Деборин: На страницах “Летописи марксизма”.
Варьяш: О Лосеве – ничего» 48 .
И действительно, в подготовленной А.М. Дебориным резолюции конференции пункт о борьбе с зарубежными идеалистами был расшифрован по персоналиям, а в пункте о борьбе с идеалистами «у нас» никто по фамилии назван не был 49 . А.И. Варьяш не стал ждать, когда деборинцы примутся за А.Ф. Лосева. 19 марта 1930 г. на заседании Секции естествознания Комакадемии он сделал доклад «О философии Лосева». В этой секции позиции механистов были сильны. Они выступали в прениях, поддерживали А.И. Варьяша 50 .

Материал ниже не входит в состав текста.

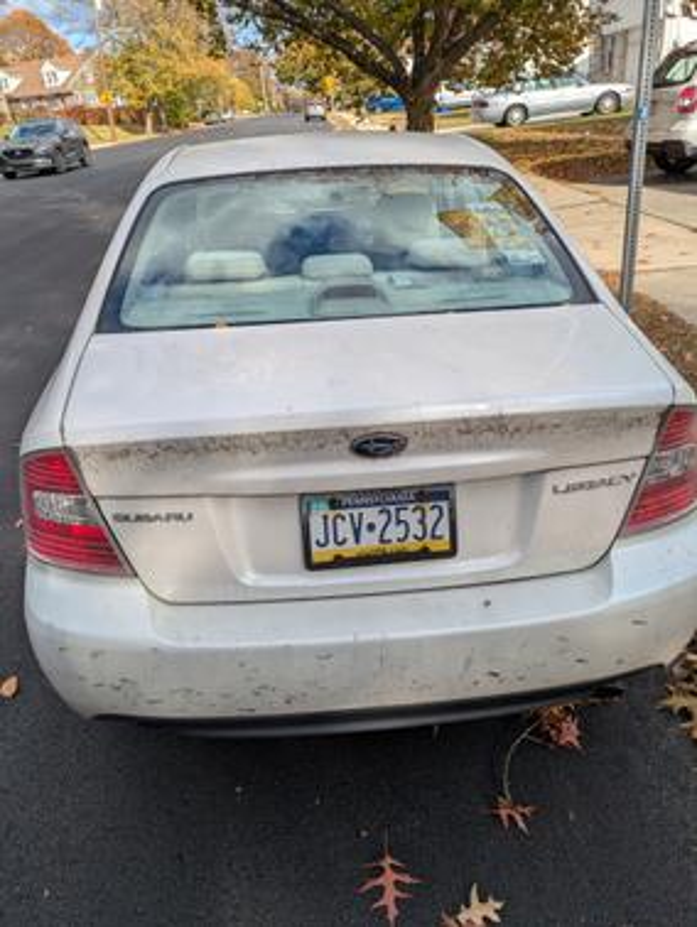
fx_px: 670
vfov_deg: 69.4
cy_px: 464
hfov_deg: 54.9
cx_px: 348
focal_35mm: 25
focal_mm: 5.43
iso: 57
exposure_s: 1/1972
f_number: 1.89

Случилось так, что спустя месяц после этого А.М. Деборин и его сторонники не только утратили господствующие позиции в советской философии, но и превратились в объект постоянной ожесточённой систематической травли на собраниях и в партийной печати. 20-24 апреля 1930 г. на совместном заседании партийных фракций Института философии Комакадемии и Московской организации Всесоюзного общества воинствующих материалистов-диалектиков М.Б. Митин и его компания опираясь на поддержку ЦК ВКП(б) выдвинули против деборинцев идеологические обвинения. События развивались стремительно. Но понимания полного краха в эти месяцы у деборинцев ещё не наступило. Утопающий хватается за соломинку. Чтобы отвести от себя обвинения в идеализме, деборинцы провели 21 мая 1930 г. заседание Института философии, где Х.И. Гарбер выступил с докладом «Критика современной поповщины (Лосев)» 51 . Забегая вперёд, скажем, что осуждение А.Ф. Лосева деборинцам не помогло. Всё было уже предрешено.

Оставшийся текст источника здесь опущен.